Friel is the son of Patrick “Paddy” Friel, a primary school teacher and councillor on Londonderry Corporation, the local city council in Derry. Friel’s mother, Mary McLoone, is postmistress of Glenties, County Donegal. The family moves to Derry when Friel is ten years old. There, he attends St. Columb’s College, the same school attended by Seamus Heaney, John Hume, Seamus Deane, Phil Coulter, Eamonn McCann, and Paul Brady.

Friel receives his B.A. from St. Patrick’s College, Maynooth (1945–48), and qualifies as a teacher at St. Joseph’s Training College in Belfast. He marries Anne Morrison in 1954, with whom he has four daughters and one son. Between 1950 and 1960, he works as a math teacher in the Derry primary and intermediate school system, taking leave in 1960 to pursue a career as a writer, living off his savings. In the late 1960s, the Friels move from 13 Malborough Street, Derry to Muff, County Donegal, eventually settling outside Greencastle, County Donegal.

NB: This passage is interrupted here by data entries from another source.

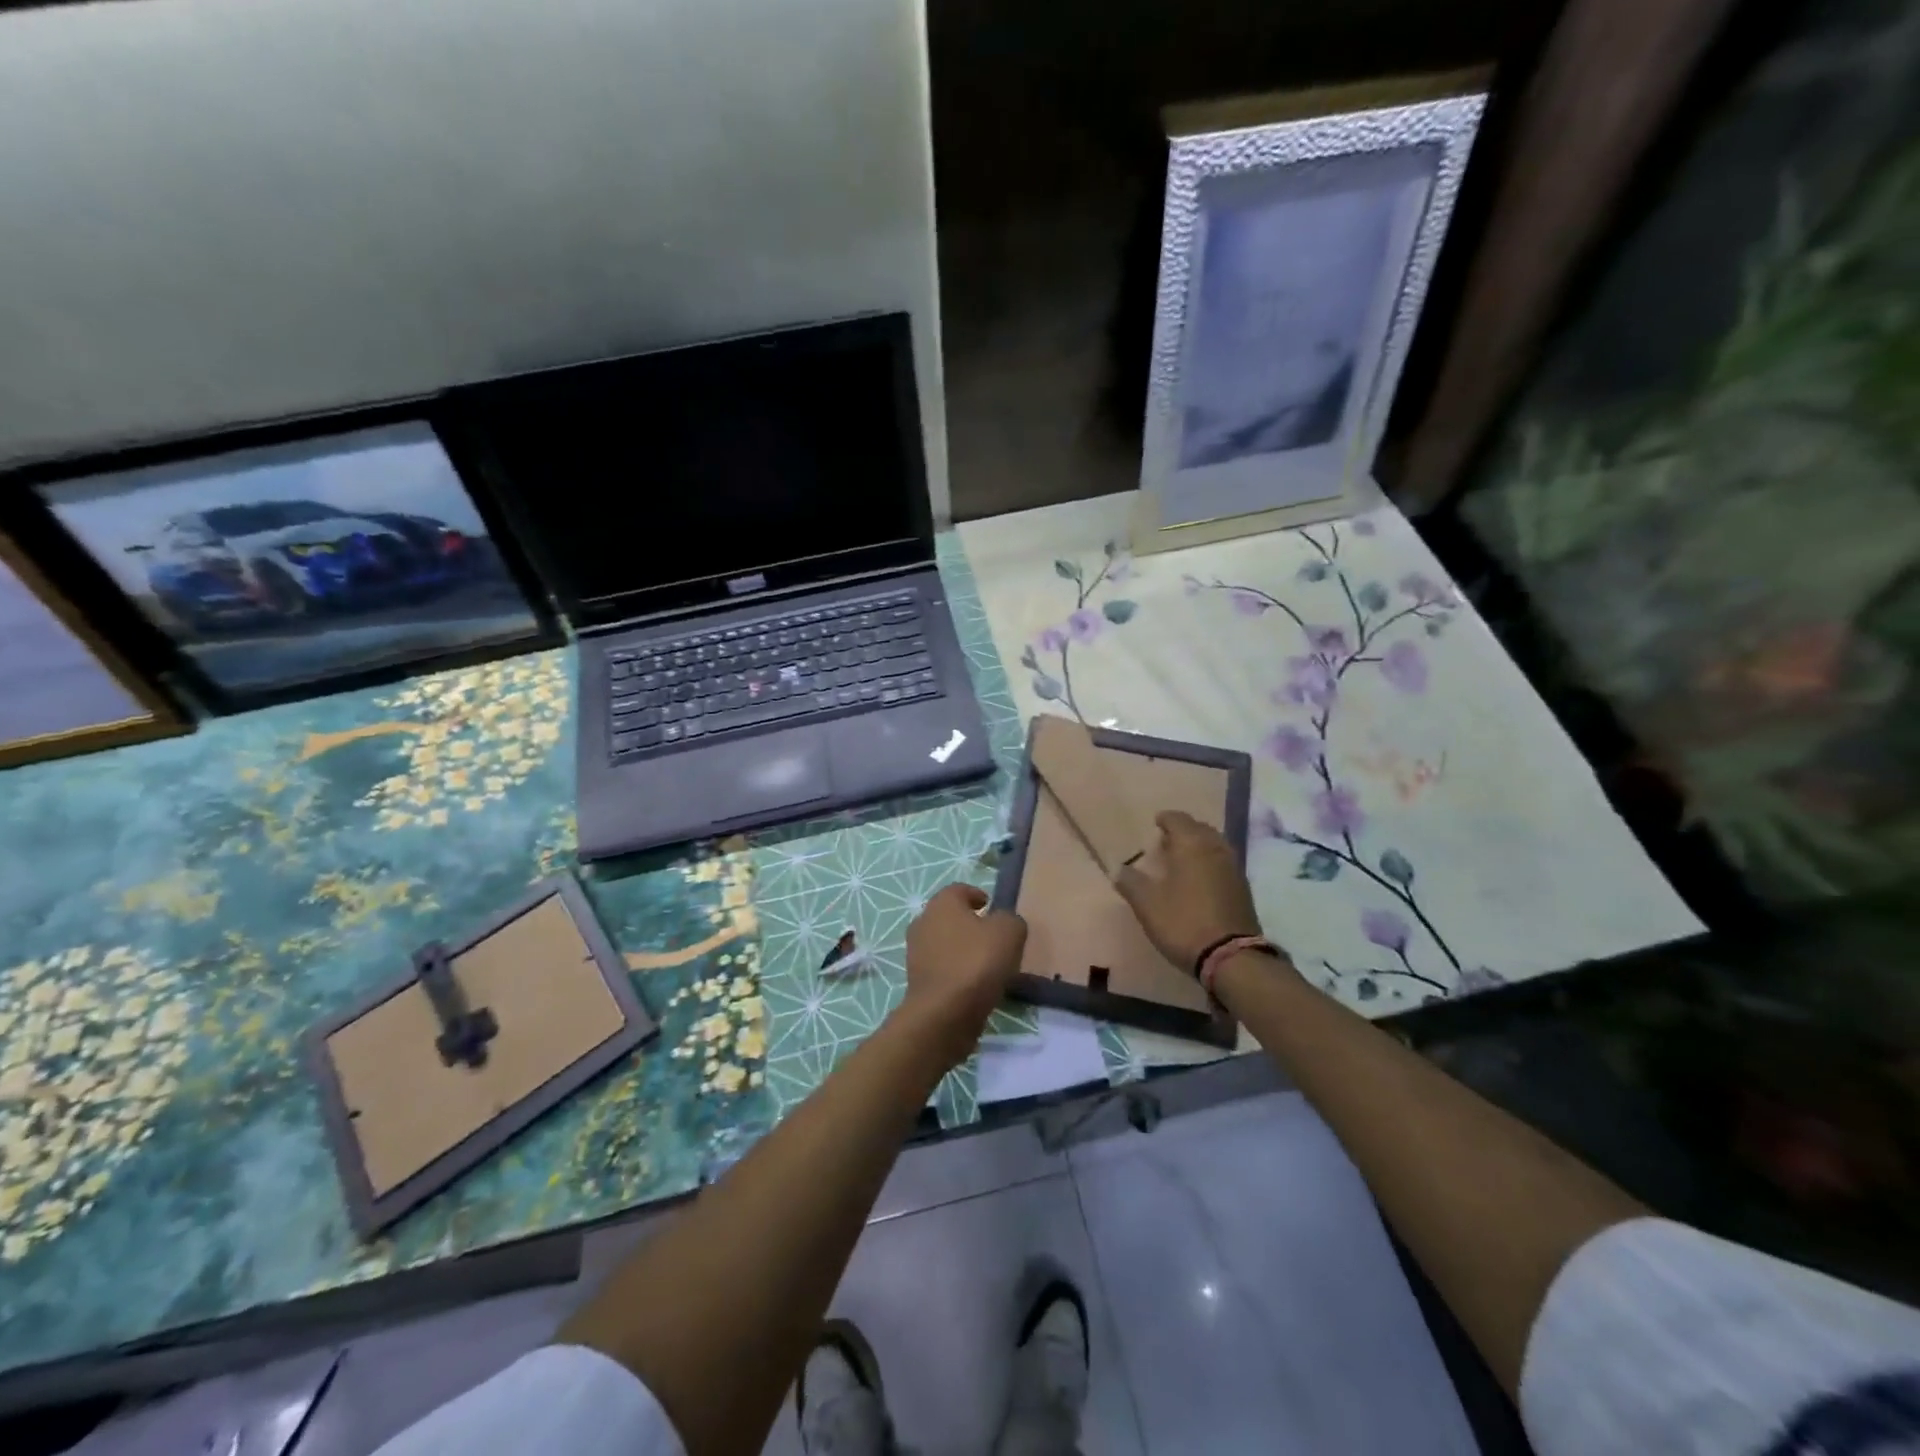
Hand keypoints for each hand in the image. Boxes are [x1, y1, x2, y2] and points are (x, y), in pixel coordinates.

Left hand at [901, 884, 1027, 1065]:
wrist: (943, 1014)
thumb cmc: (976, 963)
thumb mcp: (1008, 932)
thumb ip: (1010, 919)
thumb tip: (1004, 922)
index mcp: (942, 903)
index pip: (959, 890)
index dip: (977, 895)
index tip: (992, 906)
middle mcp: (923, 922)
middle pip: (950, 916)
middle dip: (970, 923)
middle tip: (994, 937)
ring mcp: (917, 953)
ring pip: (945, 943)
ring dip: (963, 949)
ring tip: (988, 964)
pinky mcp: (918, 981)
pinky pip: (943, 968)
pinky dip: (957, 972)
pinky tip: (976, 985)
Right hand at [1114, 811, 1262, 971]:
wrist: (1230, 957)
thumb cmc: (1183, 922)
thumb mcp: (1147, 904)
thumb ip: (1130, 882)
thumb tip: (1118, 868)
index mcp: (1192, 845)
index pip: (1178, 819)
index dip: (1165, 819)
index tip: (1155, 823)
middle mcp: (1216, 849)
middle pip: (1200, 829)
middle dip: (1184, 831)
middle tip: (1166, 841)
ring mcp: (1233, 868)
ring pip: (1215, 845)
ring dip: (1199, 846)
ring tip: (1182, 858)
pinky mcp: (1243, 889)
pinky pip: (1223, 863)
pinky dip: (1210, 862)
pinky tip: (1200, 879)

Recognised for early works such as Philadelphia, Here I Come! and Faith Healer, Friel has 24 plays published in a more than half-century spanning career that culminates in his election to the position of Saoi of Aosdána. His plays are commonly featured on Broadway throughout this time. In 1980, Friel co-founds Field Day Theatre Company and his play Translations is the company’s first production. With Field Day, Friel collaborates with Seamus Heaney, 1995 recipient of the Nobel Prize in Literature. Heaney and Friel first become friends after Friel sends the young poet a letter following the publication of Death of a Naturalist.

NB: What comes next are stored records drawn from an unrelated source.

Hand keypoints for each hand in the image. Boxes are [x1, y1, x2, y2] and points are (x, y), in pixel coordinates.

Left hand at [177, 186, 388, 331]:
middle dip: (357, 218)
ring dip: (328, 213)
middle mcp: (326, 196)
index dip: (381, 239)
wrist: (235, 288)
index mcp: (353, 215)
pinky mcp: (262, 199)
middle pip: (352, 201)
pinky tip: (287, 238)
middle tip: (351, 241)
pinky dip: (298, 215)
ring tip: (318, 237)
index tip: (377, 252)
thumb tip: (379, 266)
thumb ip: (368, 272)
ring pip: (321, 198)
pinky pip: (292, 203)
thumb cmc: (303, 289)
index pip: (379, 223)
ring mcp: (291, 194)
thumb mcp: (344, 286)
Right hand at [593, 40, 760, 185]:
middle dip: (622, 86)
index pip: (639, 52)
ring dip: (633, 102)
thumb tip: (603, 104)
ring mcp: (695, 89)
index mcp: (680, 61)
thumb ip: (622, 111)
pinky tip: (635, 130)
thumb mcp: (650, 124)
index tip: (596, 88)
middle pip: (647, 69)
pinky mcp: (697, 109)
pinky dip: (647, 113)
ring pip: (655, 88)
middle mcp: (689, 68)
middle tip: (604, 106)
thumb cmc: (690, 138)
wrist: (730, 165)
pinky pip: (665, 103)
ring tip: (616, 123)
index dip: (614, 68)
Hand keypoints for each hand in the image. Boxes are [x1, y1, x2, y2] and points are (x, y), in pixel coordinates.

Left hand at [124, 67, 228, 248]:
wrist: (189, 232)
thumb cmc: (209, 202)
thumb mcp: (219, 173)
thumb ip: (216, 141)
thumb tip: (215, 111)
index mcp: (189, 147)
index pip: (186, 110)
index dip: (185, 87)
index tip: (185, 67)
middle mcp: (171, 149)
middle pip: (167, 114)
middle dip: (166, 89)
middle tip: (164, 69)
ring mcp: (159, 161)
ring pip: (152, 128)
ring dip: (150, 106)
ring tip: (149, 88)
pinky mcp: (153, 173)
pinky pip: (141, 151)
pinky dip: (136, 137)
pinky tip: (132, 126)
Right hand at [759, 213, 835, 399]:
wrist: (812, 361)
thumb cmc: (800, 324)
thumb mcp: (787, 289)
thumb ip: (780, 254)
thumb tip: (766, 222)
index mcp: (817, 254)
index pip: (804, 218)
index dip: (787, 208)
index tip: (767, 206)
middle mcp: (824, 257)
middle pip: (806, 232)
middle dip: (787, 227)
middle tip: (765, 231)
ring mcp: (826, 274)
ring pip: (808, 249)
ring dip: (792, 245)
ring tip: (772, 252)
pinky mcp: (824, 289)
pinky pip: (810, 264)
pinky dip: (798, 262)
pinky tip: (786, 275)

Friel is a member of the American Academy of Arts and Letters, the British Royal Society of Literature, and the Irish Academy of Letters. He is appointed to Seanad Éireann in 1987 and serves until 1989. In later years, Dancing at Lughnasa reinvigorates Friel’s oeuvre, bringing him Tony Awards, including Best Play, the Laurence Olivier Award for Best New Play, and the New York Drama Critics Circle Award for Best Play. It is also adapted into a film, starring Meryl Streep, directed by Pat O’Connor, script by Frank McGuinness.

After a long illness Friel dies at the age of 86 in the early morning of Friday, October 2, 2015 in Greencastle, County Donegal.